Os EUA estimam que o primeiro objeto abatido, um balão, fazia parte de uma frota de aparelhos que Pequim enviou para 40 países para fins de espionagem. O governo chinês garantiu que tratava-se de um balão civil utilizado para pesquisas, principalmente meteorológicas.

Washington abateu mais dois objetos voadores, sem especificar os detalhes: um na sexta-feira sobre o Alasca e outro no sábado sobre o Canadá.

Restrições
Em um sinal de que as autoridades estão em alerta máximo, parte do espaço aéreo sobre o Lago Michigan, no norte dos EUA, foi temporariamente fechado neste domingo por razões de "defesa nacional", de acordo com o órgão regulador da aviação civil americano (FAA).

"Estas restrições foram pensadas para garantir a segurança do tráfego aéreo no setor durante as operações do Norad", explicou a entidade em comunicado.

Na véspera, as autoridades americanas também fecharam o espaço aéreo do estado de Montana, após a detecção de uma "anomalia de radar". Um caça averiguou o ocorrido, mas não identificou nenhum objeto, segundo o exército. Neste domingo, porém, o legislador daquele estado Matt Rosendale afirmou estar em "contato constante" com os militares e garantiu que era, sim, um objeto.

Os Estados Unidos e o Canadá estavam ocupados recolhendo os restos dos dispositivos neste domingo. Essas operações aumentam as tensões entre a China e os EUA, a ponto de o secretário de Estado, Antony Blinken, adiar uma visita a Pequim após a detecção do primeiro balão.

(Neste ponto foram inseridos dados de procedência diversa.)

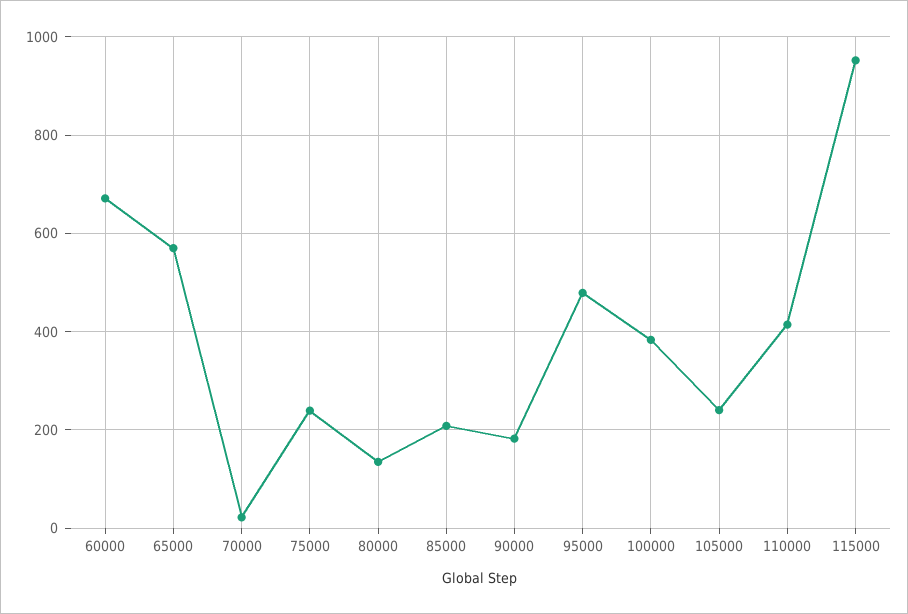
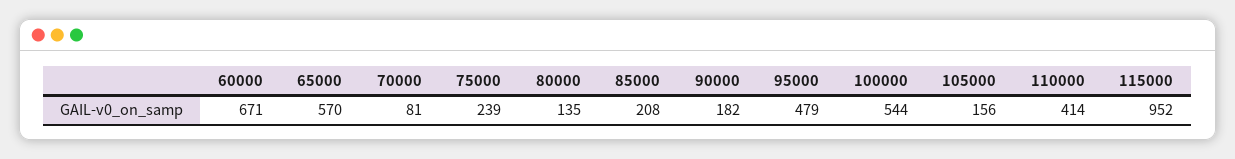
70000: 20 -> 81
100000: 380 -> 544
105000: 240 -> 156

Michael McCaul, um legislador republicano e presidente do comitê de relações exteriores da Câmara dos Representantes, acusou a China de um ato de beligerância neste domingo. O envio deste objeto "foi feito com a intenção de coletar informações e elementos de nossas três maiores instalações nucleares", acusou em declarações à CBS.

Os republicanos criticaram fortemente Biden por deixar o balão pairar sobre o país por vários dias antes de derrubá-lo.

O Pentágono disse que "monitorou e analisou continuamente" o balão, o que permitiu entender "mais as capacidades e técnicas" da suposta espionagem da China. Por sua vez, o líder democrata no Senado, Chuck Schumer, defendeu as decisões de Biden dizendo à ABC neste domingo que a análise dos restos do dispositivo representa "uma grande conquista para os Estados Unidos".